▶ EXERCISE DESCRIPTION
Give back every record verbatim, but not the pictures.

▶ TASK DATA
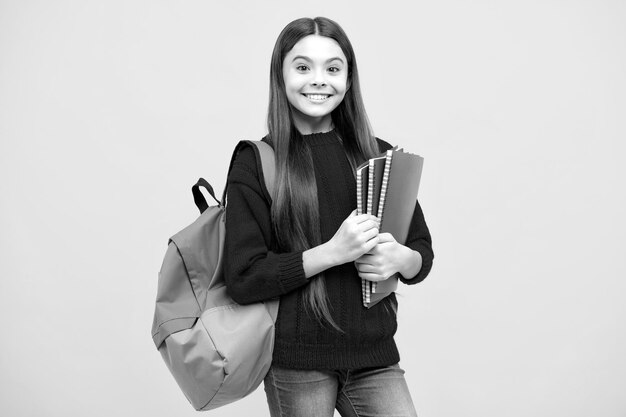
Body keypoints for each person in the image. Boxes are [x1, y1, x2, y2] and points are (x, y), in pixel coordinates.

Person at [224, 16, 433, 417]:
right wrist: (333, 252)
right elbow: (245, 277)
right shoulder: (257, 162)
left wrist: (402, 259)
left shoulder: (380, 156)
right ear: (280, 75)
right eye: (302, 67)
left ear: (349, 79)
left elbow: (421, 250)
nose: (319, 80)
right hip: (298, 364)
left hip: (374, 357)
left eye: (333, 69)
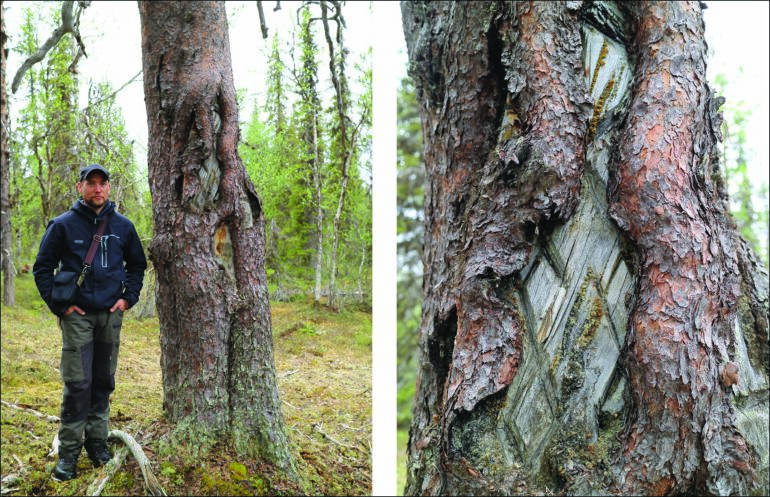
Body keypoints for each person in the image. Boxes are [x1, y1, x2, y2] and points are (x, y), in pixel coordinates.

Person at [33, 164, 147, 482]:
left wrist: (129, 298)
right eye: (91, 183)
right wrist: (62, 306)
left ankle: (97, 445)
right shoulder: (63, 225)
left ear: (109, 188)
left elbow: (138, 264)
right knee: (78, 384)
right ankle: (68, 454)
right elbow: (43, 267)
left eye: (102, 183)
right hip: (78, 318)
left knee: (102, 382)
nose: (97, 189)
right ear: (79, 187)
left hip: (110, 317)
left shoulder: (123, 226)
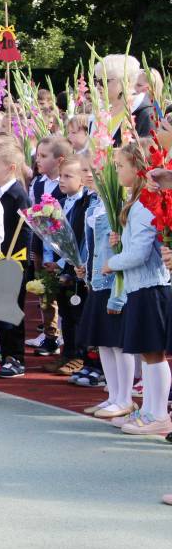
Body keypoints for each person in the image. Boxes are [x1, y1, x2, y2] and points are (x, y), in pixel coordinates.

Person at [104, 139, 172, 435]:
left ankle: (158, 413)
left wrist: (112, 262)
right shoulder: (136, 201)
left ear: (138, 168)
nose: (117, 171)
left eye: (121, 166)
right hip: (140, 287)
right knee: (147, 353)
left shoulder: (145, 205)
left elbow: (141, 253)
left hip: (150, 288)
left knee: (153, 353)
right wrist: (121, 241)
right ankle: (148, 410)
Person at [75, 154, 133, 413]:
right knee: (103, 342)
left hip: (114, 281)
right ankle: (113, 394)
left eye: (94, 170)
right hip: (97, 279)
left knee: (118, 343)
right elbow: (92, 245)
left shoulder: (119, 205)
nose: (88, 175)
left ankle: (124, 397)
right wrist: (84, 266)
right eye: (85, 170)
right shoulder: (93, 206)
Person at [42, 155, 92, 378]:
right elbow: (58, 237)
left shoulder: (86, 204)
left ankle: (79, 356)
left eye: (68, 176)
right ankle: (68, 352)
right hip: (62, 268)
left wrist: (67, 263)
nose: (61, 180)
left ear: (82, 180)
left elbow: (80, 239)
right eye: (60, 175)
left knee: (77, 314)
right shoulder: (60, 203)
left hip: (78, 270)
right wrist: (56, 261)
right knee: (65, 314)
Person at [0, 136, 32, 378]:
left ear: (11, 168)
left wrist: (14, 261)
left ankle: (15, 356)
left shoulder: (17, 196)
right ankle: (3, 353)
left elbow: (23, 233)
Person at [27, 135, 72, 357]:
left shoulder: (64, 186)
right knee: (44, 293)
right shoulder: (37, 183)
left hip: (59, 247)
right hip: (41, 244)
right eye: (37, 155)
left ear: (60, 160)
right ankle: (50, 335)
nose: (38, 160)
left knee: (60, 294)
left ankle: (62, 338)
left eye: (44, 156)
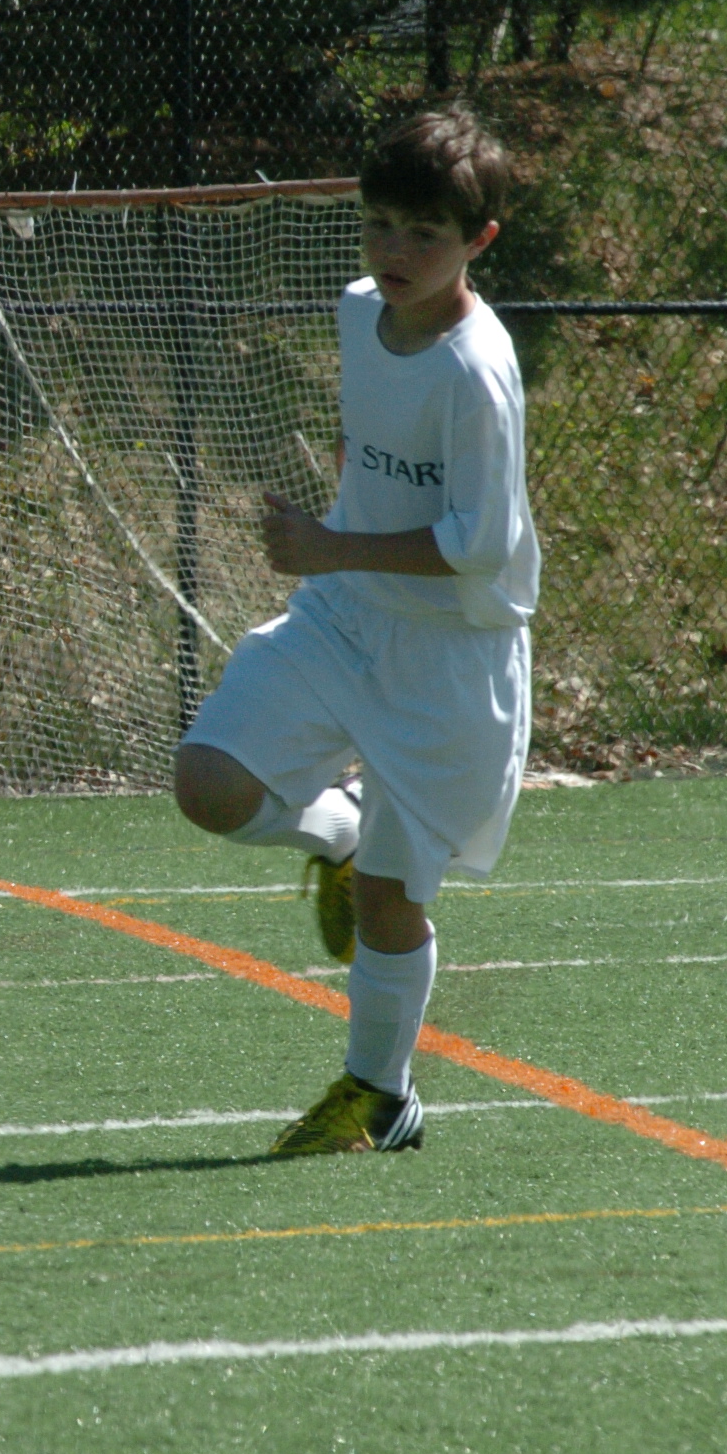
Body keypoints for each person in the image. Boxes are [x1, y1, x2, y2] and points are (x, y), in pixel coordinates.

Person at [172, 105, 535, 1157]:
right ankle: (333, 832)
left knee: (388, 900)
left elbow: (479, 547)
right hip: (345, 616)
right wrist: (343, 529)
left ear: (478, 241)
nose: (395, 251)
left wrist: (331, 545)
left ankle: (381, 1095)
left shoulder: (477, 373)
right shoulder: (356, 309)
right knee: (210, 783)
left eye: (425, 233)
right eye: (379, 224)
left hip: (451, 658)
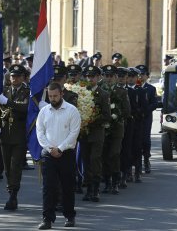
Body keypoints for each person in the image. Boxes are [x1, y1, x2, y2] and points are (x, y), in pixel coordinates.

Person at [36, 82, 81, 230]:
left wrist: (60, 149)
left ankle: (69, 216)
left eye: (55, 96)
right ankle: (47, 219)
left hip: (66, 154)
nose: (53, 99)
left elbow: (74, 134)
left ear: (62, 94)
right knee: (48, 187)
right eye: (50, 96)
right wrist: (50, 148)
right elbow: (40, 132)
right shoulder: (44, 111)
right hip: (48, 154)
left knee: (67, 186)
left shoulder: (72, 110)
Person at [0, 64, 30, 210]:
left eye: (16, 76)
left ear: (22, 77)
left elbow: (25, 108)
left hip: (19, 135)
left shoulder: (26, 92)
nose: (14, 78)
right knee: (7, 168)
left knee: (15, 166)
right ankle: (11, 191)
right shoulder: (4, 90)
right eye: (12, 76)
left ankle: (13, 195)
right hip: (5, 134)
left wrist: (7, 102)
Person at [80, 65, 111, 202]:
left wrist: (91, 119)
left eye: (93, 76)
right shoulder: (81, 92)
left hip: (97, 132)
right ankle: (88, 189)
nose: (90, 79)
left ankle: (96, 188)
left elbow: (107, 115)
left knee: (95, 159)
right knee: (86, 160)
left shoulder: (103, 94)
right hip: (84, 133)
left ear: (98, 78)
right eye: (88, 76)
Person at [100, 65, 131, 194]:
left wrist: (116, 117)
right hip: (103, 128)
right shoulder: (99, 91)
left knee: (114, 154)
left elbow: (127, 111)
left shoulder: (121, 92)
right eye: (106, 75)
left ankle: (115, 181)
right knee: (104, 155)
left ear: (115, 77)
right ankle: (107, 182)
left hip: (117, 128)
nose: (108, 78)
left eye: (111, 76)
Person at [136, 65, 158, 174]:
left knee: (145, 140)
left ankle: (146, 160)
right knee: (136, 140)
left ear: (147, 76)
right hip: (136, 118)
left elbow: (154, 103)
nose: (140, 76)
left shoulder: (151, 89)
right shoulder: (134, 87)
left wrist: (145, 111)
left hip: (146, 118)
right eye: (139, 74)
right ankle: (137, 163)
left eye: (143, 74)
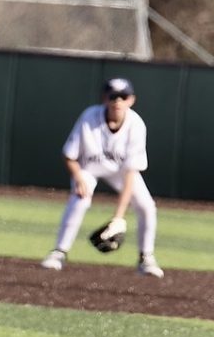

▶ ANSWER SPACE
Body keypoints for each person in the image. Boxes are [x1, y1, x2, y2] and points are (x, y), in pixel coordinates.

Person at [224, 16, 433, 417]:
right wrist: (333, 252)
right elbow: (245, 277)
right shoulder: (257, 162)
left wrist: (402, 259)
left shoulder: (380, 156)
right ear: (280, 75)
right eye: (302, 67)
left ear: (349, 79)
left elbow: (421, 250)
nose: (319, 80)
right hip: (298, 364)
left hip: (374, 357)
left eye: (333, 69)
Body keypoints for each person in the image. Boxes are [x1, y1, x2, y2] and points are (x, y), in pixel coordinates.

Person at [33, 164, 147, 482]:
left wrist: (129, 298)
right eye: (91, 183)
right wrist: (62, 306)
left ankle: (97, 445)
right shoulder: (63, 225)
left ear: (109, 188)
left elbow: (138, 264)
right knee: (78, 384)
right ankle: (68, 454)
right elbow: (43, 267)
left eye: (102, 183)
right hip: (78, 318)
left knee: (102, 382)
nose: (97, 189)
right ear: (79, 187)
left hip: (110, 317)
left shoulder: (123, 226)
Body keypoints for each person in the image. Boxes are [x1, y1, x2, y2] and points are (x, y), in pixel coordinates.

Person at [104, 139, 172, 435]:
left ankle: (158, 413)
left wrist: (112, 262)
right shoulder: (136, 201)
left ear: (138, 168)
nose: (117, 171)
left eye: (121, 166)
right hip: (140, 287)
right knee: (147, 353)
left shoulder: (145, 205)
left elbow: (141, 253)
left hip: (150, 288)
left knee: (153, 353)
right wrist: (121, 241)
right ankle: (148, 410)
Person at [75, 154, 133, 413]:
right knee: (103, 342)
left hip: (114, 281)
right ankle: (113, 394)
left eye: (94, 170)
right hip: (97, 279)
left knee: (118, 343)
right elbow: (92, 245)
left shoulder: (119, 205)
nose: (88, 175)
left ankle: (124, 397)
right wrist: (84, 266)
right eye: (85, 170)
right shoulder: (93, 206)
Person at [42, 155, 92, 378]:
right elbow: (58, 237)
left shoulder: (86, 204)
left ankle: (79, 356)
left eye: (68, 176)
right ankle: (68, 352)
right hip: (62, 268)
left wrist: (67, 263)
nose: (61, 180)
left ear: (82, 180)
left elbow: (80, 239)
right eye: (60, 175)
left knee: (77, 314)
right shoulder: (60, 203)
left hip: (78, 270)
right wrist: (56, 261)
right knee: (65, 314)
Person at [0, 136, 32, 378]:
left ear: (11, 168)
left wrist: (14, 261)
left ankle: (15, 356)
left shoulder: (17, 196)
right ankle: (3, 353)
left elbow: (23, 233)
Person at [27, 135, 72, 357]:
left shoulder: (64, 186)
right knee: (44, 293)
right shoulder: (37, 183)
left hip: (59, 247)
right hip: (41, 244)
right eye: (37, 155)
left ear: (60, 160)
right ankle: (50, 335)
nose: (38, 160)
left knee: (60, 294)
left ankle: (62, 338)
left eye: (44, 156)
Body keypoints for each person in the image. Boxes are [x1, y1, x2, y2] and points are (x, y), in pixel coordinates.

Person at [172, 105, 535, 1157]:
right ankle: (333, 832)
left knee: (388, 900)
left elbow: (479, 547)
right hip: (345, 616)
right wrist: (343, 529)
left ear: (478, 241)
nose: (395, 251)
left wrist: (331, 545)
left ankle: (381, 1095)
left shoulder: (477, 373)
right shoulder: (356, 309)
right knee: (210, 783)
left eye: (425, 233)
right eye: (379, 224)
left hip: (451, 658)
Body keypoints for each person in the image. Boxes are [x1, y1, x2, y2] and points are (x, y), in pixel coordinates.

Person at [36, 82, 81, 230]:
left wrist: (60, 149)
left ankle: (69, 216)
left eye: (55, 96)
right ankle: (47, 219)
left hip: (66, 154)
nose: (53, 99)
left elbow: (74, 134)
left ear: (62, 94)
right knee: (48, 187)
right eye: (50, 96)
right wrist: (50, 148)
right elbow: (40, 132)
right shoulder: (44, 111)
right hip: (48, 154)
left knee: (67, 186)
left shoulder: (72, 110)
Person at [0, 64, 30, 210]:
left eye: (16, 76)
left ear: (22, 77)
left elbow: (25, 108)
left hip: (19, 135)
left shoulder: (26, 92)
nose: (14, 78)
right knee: (7, 168)
left knee: (15, 166)
right ankle: (11, 191)
right shoulder: (4, 90)
right eye: (12, 76)
left ankle: (13, 195)
right hip: (5, 134)
left wrist: (7, 102)
Person at [80, 65, 111, 202]:
left wrist: (91, 119)
left eye: (93, 76)
right shoulder: (81, 92)
left hip: (97, 132)
right ankle: (88, 189)
nose: (90, 79)
left ankle: (96, 188)
left elbow: (107, 115)
left knee: (95, 159)
right knee: (86, 160)
left shoulder: (103, 94)
right hip: (84, 133)
left ear: (98, 78)
right eye: (88, 76)
Person at [100, 65, 131, 194]:
left wrist: (116, 117)
right hip: (103, 128)
right shoulder: (99, 91)
left knee: (114, 154)
left elbow: (127, 111)
left shoulder: (121, 92)
right eye: (106, 75)
left ankle: (115, 181)
right knee: (104, 155)
left ear: (115, 77)
right ankle: (107, 182)
left hip: (117, 128)
nose: (108, 78)
left eye: (111, 76)
Person at [136, 65, 158, 174]:
left knee: (145, 140)
left ankle: (146, 160)
right knee: (136, 140)
left ear: (147, 76)
right hip: (136, 118)
left elbow: (154, 103)
nose: (140, 76)
left shoulder: (151, 89)
right shoulder: (134, 87)
left wrist: (145, 111)
left hip: (146, 118)
right eye: (139, 74)
right ankle: (137, 163)
left eye: (143, 74)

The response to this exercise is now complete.